(Transcribed page contents)
▶

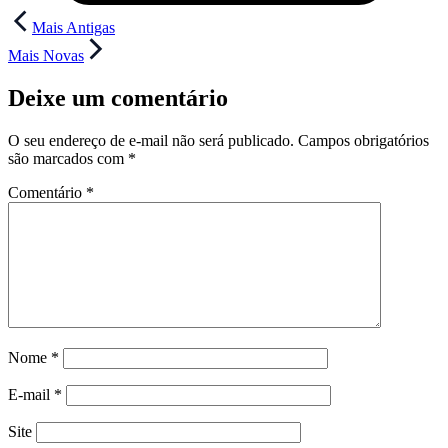
Navegação
Mais Antigas
de
Mais Novas
Post
Deixe um comentário
O seu endereço de e-mail não será publicado.
Campos obrigatórios
são marcados com
*
Comentário
*
Nome
*
E-mail
*
Site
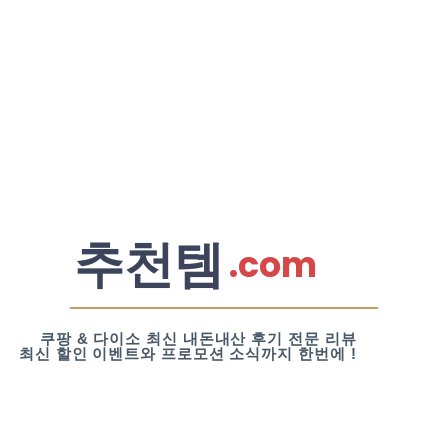
추천템
.com
쿠팡 & 다이소 최신 내돈내산 후기 전문 리뷰
최신 할인 이벤트와 프로모션 소식까지 한번에 !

◀

Action item: Transcribe the data word for word, with no images.

Response to the task:
Navegação
Mais Antigas
de
Mais Novas
Post
Deixe um comentário
O seu endereço de e-mail não será publicado.
Campos obrigatórios
são marcados com
*
Comentário
*
Nome
*
E-mail
*
Site
추천템
.com
쿠팡 & 다이소 최신 내돈내산 후기 전문 리뷰
최신 할인 이벤트와 프로모션 소식까지 한번에 !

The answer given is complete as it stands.